▸ 文章の一部
+++

資産運用トラの巻
 

日本政策金融公庫を活用した不動産投資の新しい戦略とは?

2020年は新型コロナウイルスの感染拡大で、世界の経済は大きなダメージを受けました。3月に株価が大暴落しましたが、4月になってやや落ち着きを取り戻しつつあります。4月に日本で緊急事態宣言は発令されましたが、5月中旬になり一部地域を除き解除されました。

新型コロナウイルスの影響は長引くことが予想されていますが、不動産投資は今後どうなっていくか気になっている方は多いでしょう。特にこれから不動産で資産運用を始めることを考えていた人は不安が大きいと思います。

不動産投資の初心者は日本政策金融公庫で融資を受けるケースが多いでしょう。日本政策金融公庫の活用ノウハウを学んでおけば、役立つシ-ンもあるはずです。

この記事では、不動産による資産運用をお考えの方向けに、日本政策金融公庫を活用した不動産投資の新しい戦略について解説します。

※ 以下では日本政策金融公庫は「公庫」と省略して表記します。

公庫の融資は厳しくなった

以前は、公庫の不動産投資への融資期間は10年~15年でした。ところが、法定耐用年数超える物件への融資は最長でも10年までになりました。これは2018年のスルガ銀行の事件がきっかけになっています。

融資の基準は時代の変化とともに変わっていくものであり、支店や融資担当者によっても変わってくるものです。

公庫の融資は1〜2%という低金利で他の金融機関よりも有利ですが、法定耐用年数を超える融資は受けられないのが原則です。融資の相談をした物件が築古のケースでは、法定耐用年数を超えているという理由だけで融資を断られるでしょう。公庫のホームページにも、融資期間は最長で10年までと記載されています。

ただし、最長で20年までの融資を受けられる制度として、新企業育成貸付があります。

15年の融資が受けられたという事例がまれにありますが、それは新企業育成貸付を活用できたことが理由だと考えられます。ただし、審査の厳しい支店や担当者の場合、最長で10年というケースがほとんどです。新企業育成貸付の適用を受けられるかどうかは、支店や融資担当者に相談してみるまではわからないと思っておきましょう。

+++

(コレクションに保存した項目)
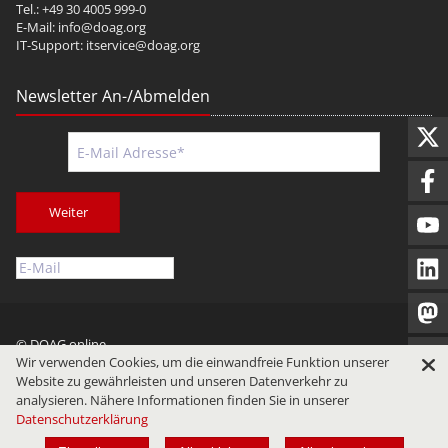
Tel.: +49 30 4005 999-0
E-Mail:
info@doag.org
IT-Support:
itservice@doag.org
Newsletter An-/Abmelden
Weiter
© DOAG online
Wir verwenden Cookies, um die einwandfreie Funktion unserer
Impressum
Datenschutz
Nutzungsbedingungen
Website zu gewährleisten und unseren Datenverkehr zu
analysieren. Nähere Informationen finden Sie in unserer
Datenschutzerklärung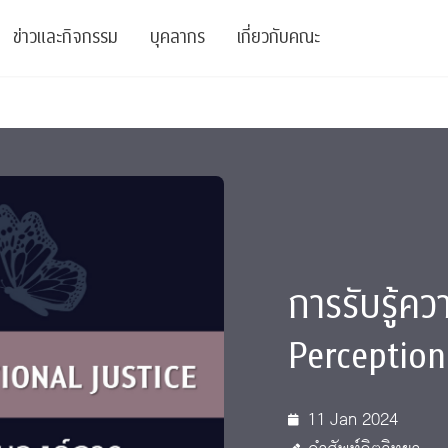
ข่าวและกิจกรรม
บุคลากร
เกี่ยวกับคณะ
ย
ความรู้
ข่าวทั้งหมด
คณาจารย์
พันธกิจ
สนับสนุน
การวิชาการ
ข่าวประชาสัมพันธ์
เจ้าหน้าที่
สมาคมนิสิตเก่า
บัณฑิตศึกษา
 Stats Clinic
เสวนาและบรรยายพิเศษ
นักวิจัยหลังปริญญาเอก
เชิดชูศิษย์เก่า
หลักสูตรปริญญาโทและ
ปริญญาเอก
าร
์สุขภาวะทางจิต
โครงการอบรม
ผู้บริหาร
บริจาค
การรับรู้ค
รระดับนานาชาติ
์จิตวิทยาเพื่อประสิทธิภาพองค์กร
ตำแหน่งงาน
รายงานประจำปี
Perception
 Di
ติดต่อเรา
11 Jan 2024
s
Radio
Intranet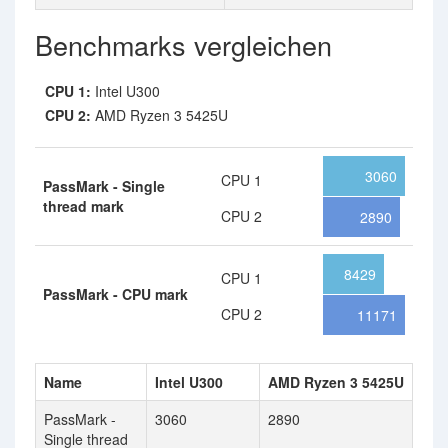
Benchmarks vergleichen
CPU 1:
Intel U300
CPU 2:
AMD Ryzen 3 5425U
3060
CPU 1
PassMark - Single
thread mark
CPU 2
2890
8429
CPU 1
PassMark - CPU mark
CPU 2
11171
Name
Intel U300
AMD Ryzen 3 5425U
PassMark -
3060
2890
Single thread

+++

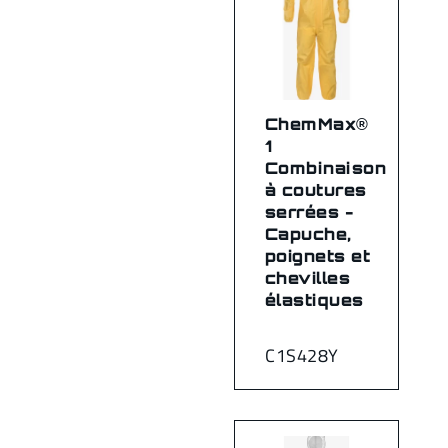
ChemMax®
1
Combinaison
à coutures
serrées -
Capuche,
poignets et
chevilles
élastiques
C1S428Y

+++

▸ やること
不動産投資の記事の「日本政策金融公庫を活用した不動産投資の新しい戦略とは?」から「部地域を除き解除されました。」まで(「部地域を除き解除されました。」も含む)を、一字も変えずに書き写してください。

▸ 答え
日本政策金融公庫を活用した不動産投資の新しい戦略とは?

2020年は新型コロナウイルスの感染拡大で、世界の経済は大きなダメージを受けました。3月に株価が大暴落しましたが、4月になってやや落ち着きを取り戻しつつあります。4月に日本で緊急事態宣言は発令されましたが、5月中旬になり一部地域を除き解除されました。